| Saved data entries |

****

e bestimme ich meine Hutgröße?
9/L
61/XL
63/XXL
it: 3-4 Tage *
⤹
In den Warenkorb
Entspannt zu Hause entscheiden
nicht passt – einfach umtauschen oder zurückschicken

****

| Goal of the exercise |
Each entry in the data should be restated exactly as it was written.

| Solution below |
e bestimme ich meine Hutgröße?
9/L
61/XL
63/XXL
it: 3-4 Tage *
⤹
In den Warenkorb
Entspannt zu Hause entscheiden
nicht passt – einfach umtauschen oder zurückschicken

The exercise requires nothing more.